Extrait présenté:

***

Il n’en a pas fallu plus pour que à l’âge de 16 ans environ, à la question sur mon avenir, je réponde « je veux être policier » ! Stupeur et tremblements dans ma famille ! Mais au final je suis devenue inspecteur de police, tout comme mes héros de jeunesse !

32ème promotion d’inspecteurs de police, 630 élèves, une vingtaine de femmes, dont moi.

Un choix jamais regretté même s’il a été source de quelques sacrifices.

A peine affectée pour mon pré-stage avant l’entrée en école de police, au commissariat central de Clermont-Ferrand, je suis versée dans l’unité chargée des interventions de suivi « Police Secours ». Là mon quotidien est fait de décès divers et variés, plus ou moins sanglants… Un test de résistance certainement ! Test passé haut la main !

***

Données listées:
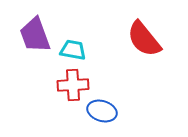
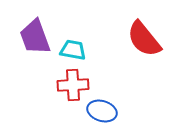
purple trapezoid: moved 2 px down
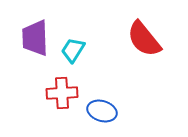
purple trapezoid: moved 1 px down; rotated 18 degrees clockwise
cyan trapezoid: rotated 68 degrees counterclockwise
red cross: moved 11 px left, 8 px down
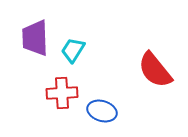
red semicircle: moved 11 px right, 31 px down
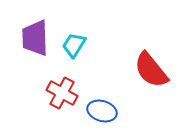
cyan trapezoid: moved 1 px right, 5 px up
red semicircle: moved 4 px left
red cross: rotated 32 degrees clockwise
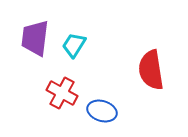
purple trapezoid: rotated 9 degrees clockwise
red semicircle: rotated 30 degrees clockwise
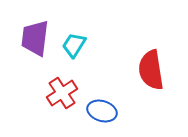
red cross: rotated 28 degrees clockwise
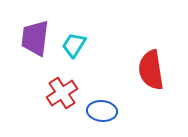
blue ellipse: rotated 12 degrees counterclockwise
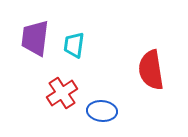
cyan trapezoid: rotated 24 degrees counterclockwise
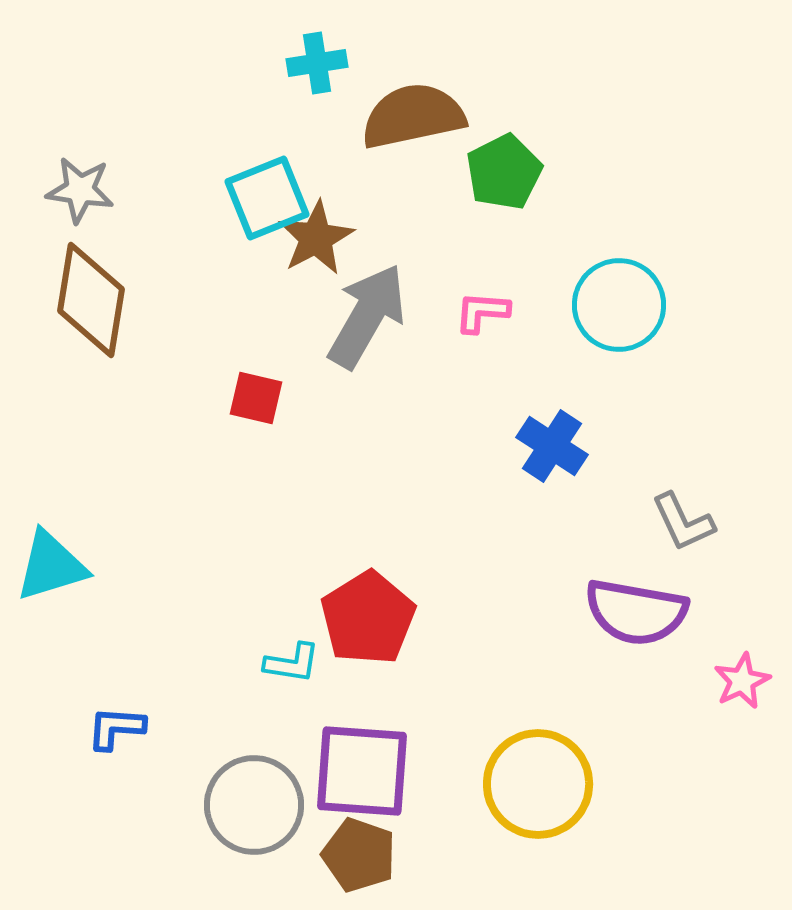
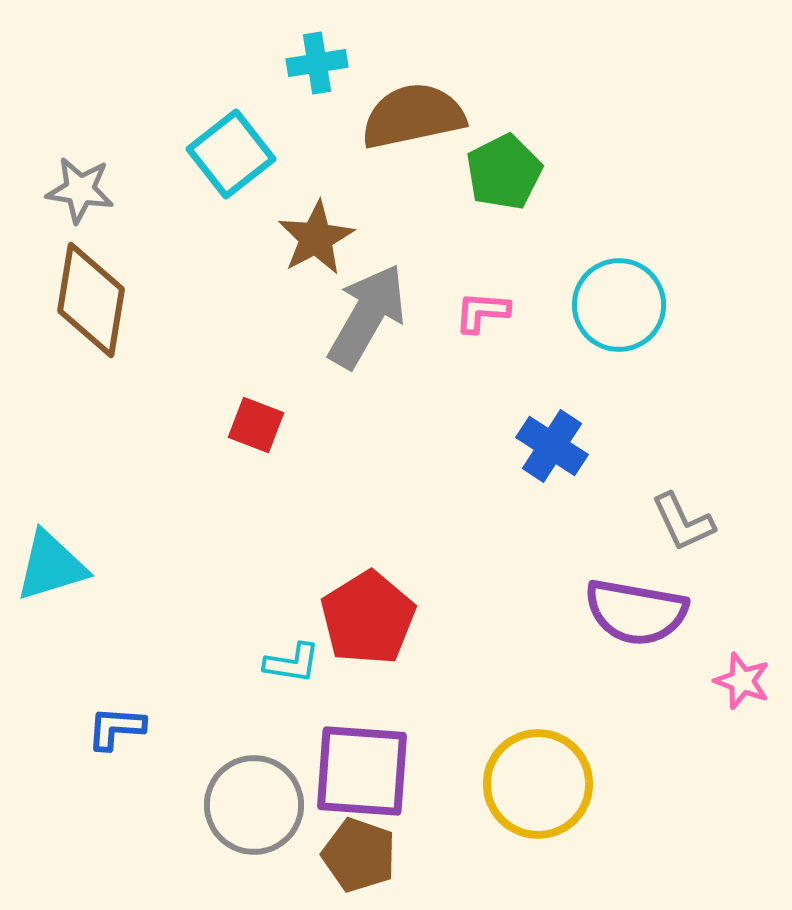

***

Tâche courte 1:
D'après l'extrait présenté, pourquoi la période passée dans l'unité « Police Secours » est-elle qualifiée de « test de résistance » ? Répondez en une à trois phrases.
Tâche courte 2:
Recopiez telles quelles les lignes des données, en commençant à la ligne qui contient « blue ellipse: rotated » et en allant jusqu'à la fin des lignes, bornes incluses. Omettez les images dans votre réponse.

Réponse attendue 1:
Le quotidien dans cette unité était fait de décès divers et variés, plus ou moins sanglants. Cette exposition répétée aux morts explique que le récit y voie un test de résistance, que la personne qui raconte dit avoir passé haut la main.

Réponse attendue 2:
blue ellipse: rotated 12 degrees counterclockwise
cyan trapezoid: rotated 24 degrees counterclockwise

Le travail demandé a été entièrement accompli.